Nothing
#' Model missing time series data
#'
#' Returns an object of class "tsrobprep" which contains the original data and
#' the modelled missing values to be imputed. The function model_missing_data
#' models missing values in a time series data using a robust time series
#' decomposition with the weighted lasso or the quantile regression. The model
#' uses autoregression on the time series as explanatory variables as well as
#' the provided external variables. The function is designed for numerical data
#' only.
#' @param data an input vector, matrix or data frame of dimension nobs x nvars
#' containing missing values; each column is a variable.
#' @param S a number or vector describing the seasonalities (S_1, ..., S_K) in
#' the data, e.g. c(24, 168) if the data consists of 24 observations per day
#' and there is a weekly seasonality in the data.
#' @param tau the quantile(s) of the missing values to be estimated in the
#' quantile regression. Tau accepts all values in (0,1). If NULL, then the
#' weighted lasso regression is performed.
#' @param no.of.last.indices.to.fix a number of observations in the tail of
#' the data to be fixed, by default set to first element of S.
#' @param indices.to.fix indices of the data to be fixed. If NULL, then it is
#' calculated based on the no.of.last.indices.to.fix parameter. Otherwise, the
#' no.of.last.indices.to.fix parameter is ignored.
#' @param replace.recursively if TRUE then the algorithm uses replaced values
#' to model the remaining missings.
#' @param p a number or vector of length(S) = K indicating the order of a
#' K-seasonal autoregressive process to be estimated. If NULL, chosen
#' data-based.
#' @param mirror if TRUE then autoregressive lags up to order p are not only
#' added to the seasonalities but also subtracted.
#' @param lags a numeric vector with the lags to use in the autoregression.
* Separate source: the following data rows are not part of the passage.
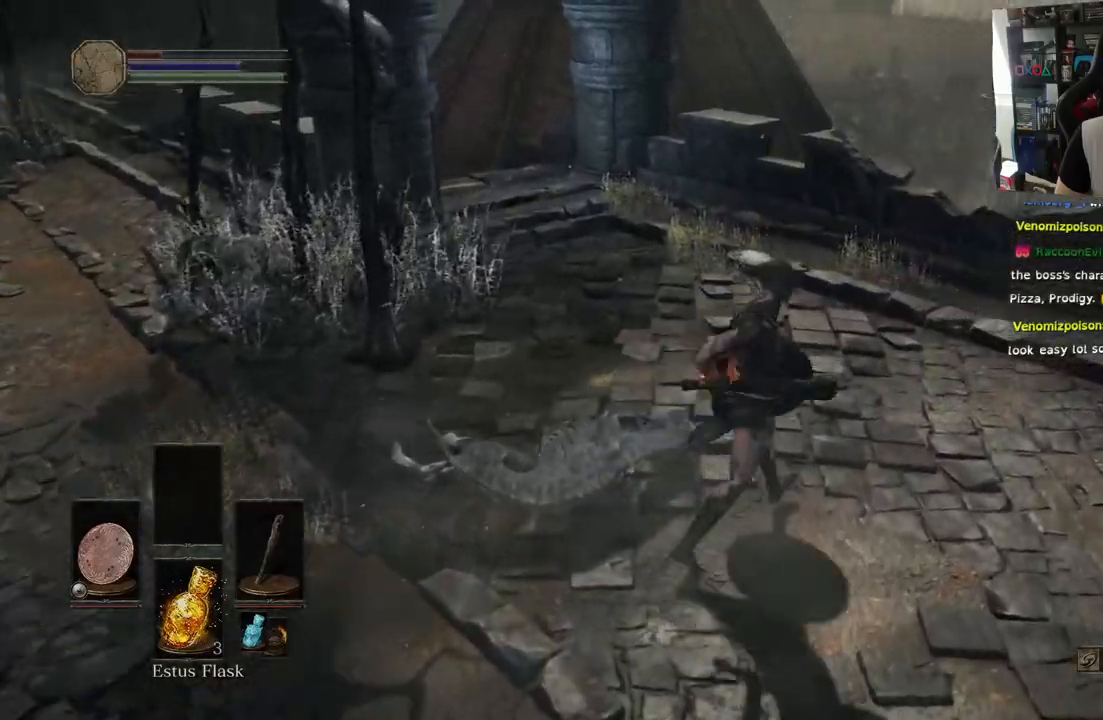
{"buttons": [], "left_stick": "center", "right_stick": "right", "events": [[100, "right_stick", "right"], [133, "left_stick", "center"]]}
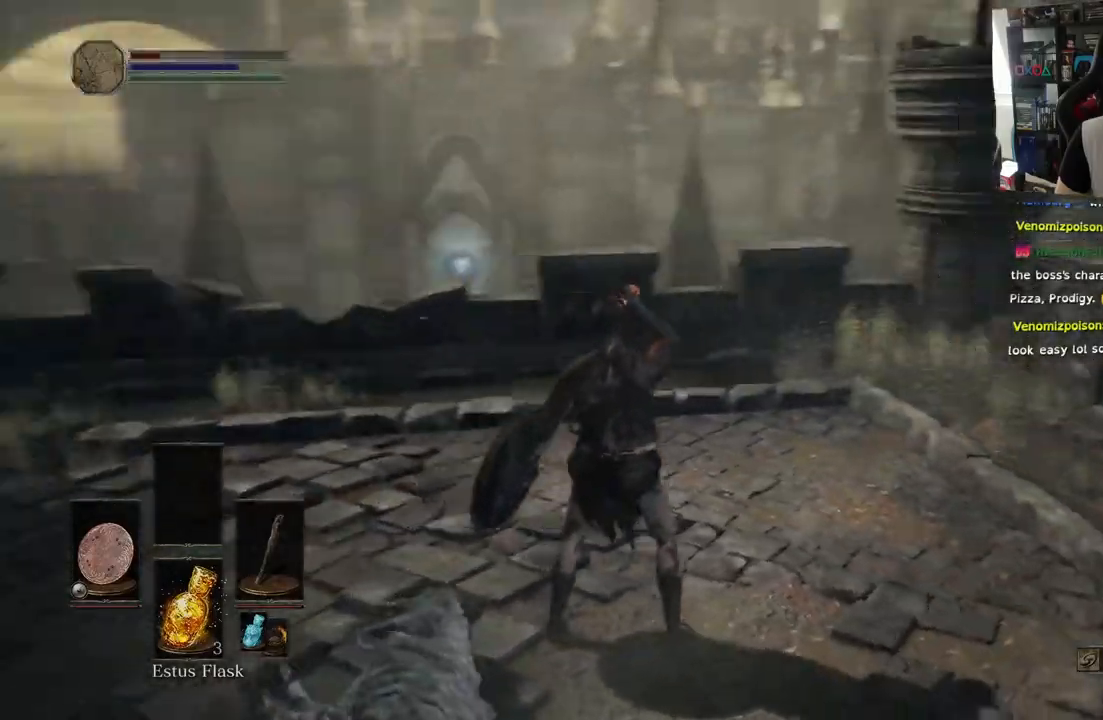
{"buttons": [], "left_stick": "right", "right_stick": "right", "events": [[133, "left_stick", "right"], [183, "left_stick", "down-right"], [333, "left_stick", "right"], [367, "L1", "down"], [417, "L1", "up"]]}
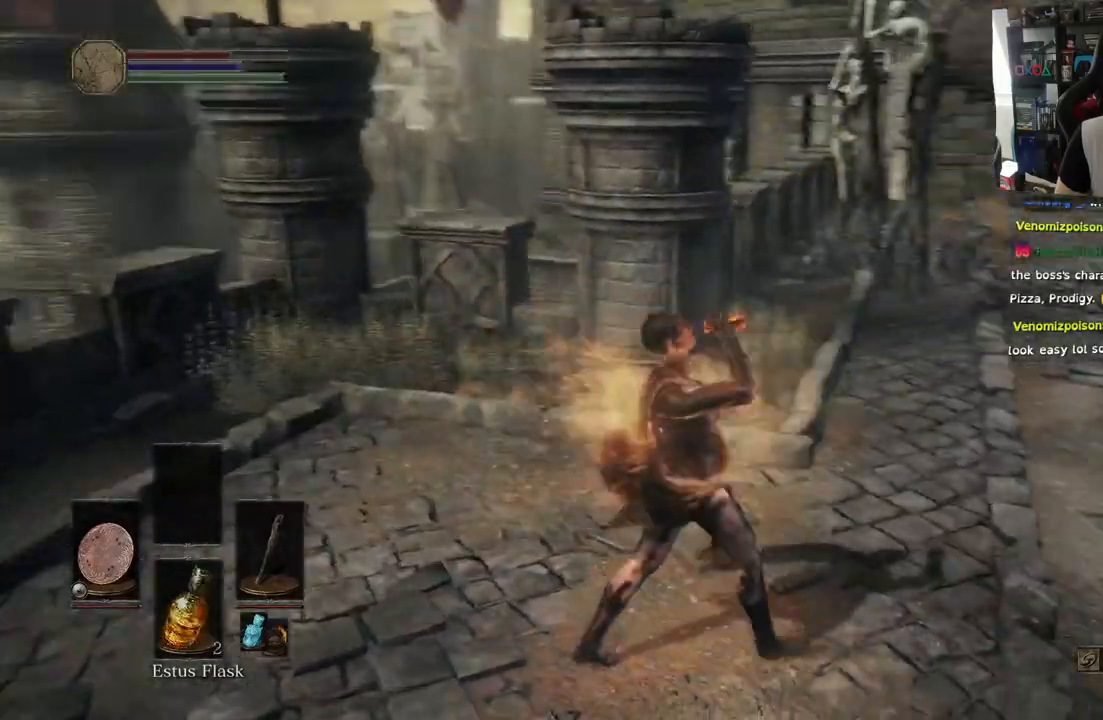
{"buttons": [], "left_stick": "right", "right_stick": "right", "events": [[50, "right_stick", "down-right"], [267, "right_stick", "right"]]}
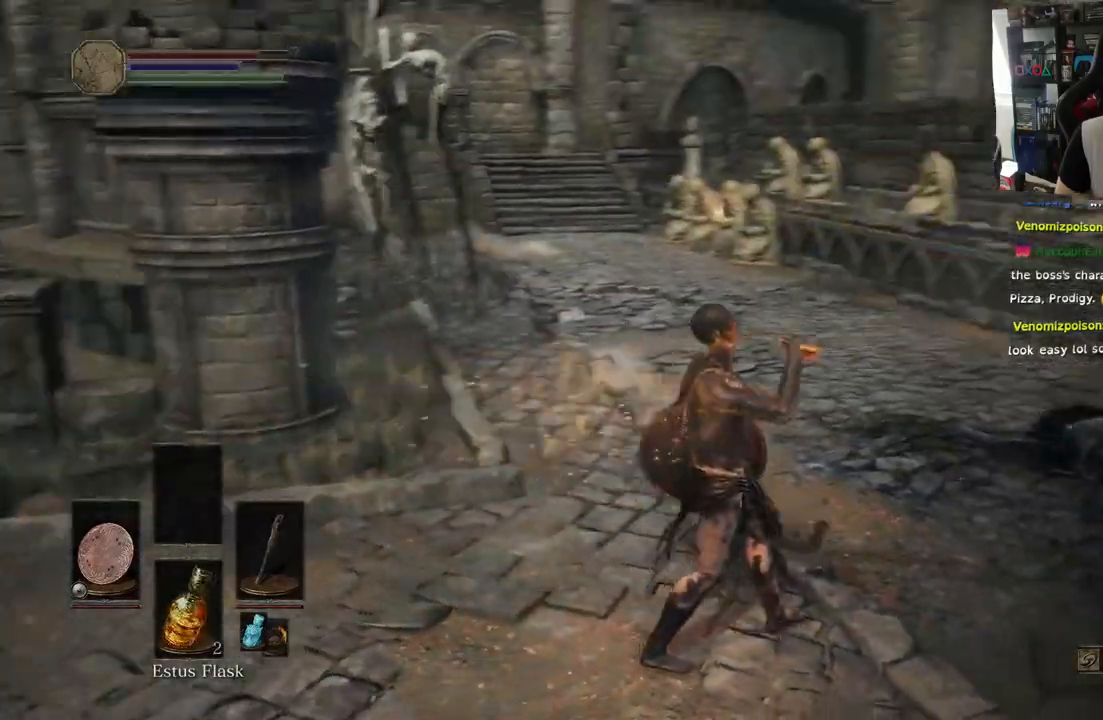
{"buttons": [], "left_stick": "up-right", "right_stick": "right", "events": [[33, "left_stick", "up-right"]]}
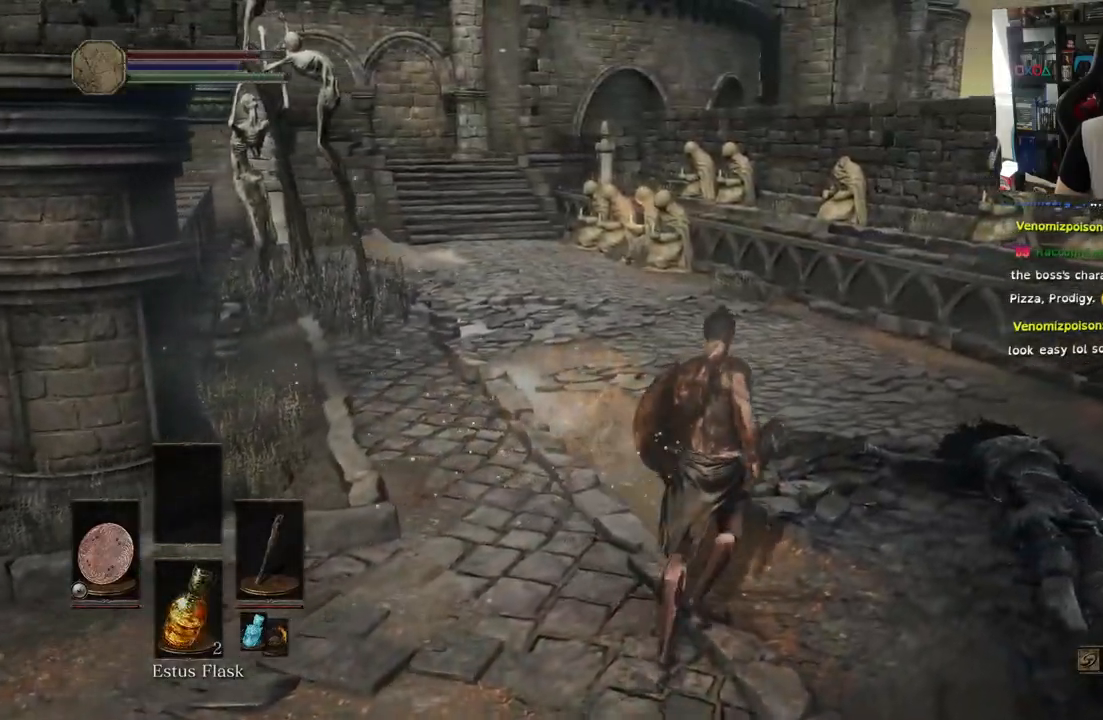
{"buttons": ["CIRCLE"], "left_stick": "up", "right_stick": "right", "events": [[300, "CIRCLE", "down"], [333, "left_stick", "up"]]}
#' Negative values are accepted and then also the "future" observations are
#' used for modelling. If not NULL, p and mirror are ignored.
#' @param extreg a vector, matrix or data frame of data containing external
#' regressors; each column is a variable.
#' @param n.best.extreg a numeric value specifying the maximal number of
#' considered best correlated external regressors (selected in decreasing
#' order). If NULL, then all variables in extreg are used for modelling.
#' @param use.data.as.ext logical specifying whether to use the remaining
#' variables in the data as external regressors or not.
#' @param lag.externals logical specifying whether to lag the external
#' regressors or not. If TRUE, then the algorithm uses the lags specified in
#' parameter lags.
#' @param consider.as.missing a vector of numerical values which are considered
#' as missing in the data.
#' @param whole.period.missing.only if FALSE, then all observations which
#' correspond to the values of consider.as.missing are treated as missings. If
#' TRUE, then only consecutive observations of specified length are considered
#' (length is defined by first element of S).
#' @param debias if TRUE, the recursive replacement is additionally debiased.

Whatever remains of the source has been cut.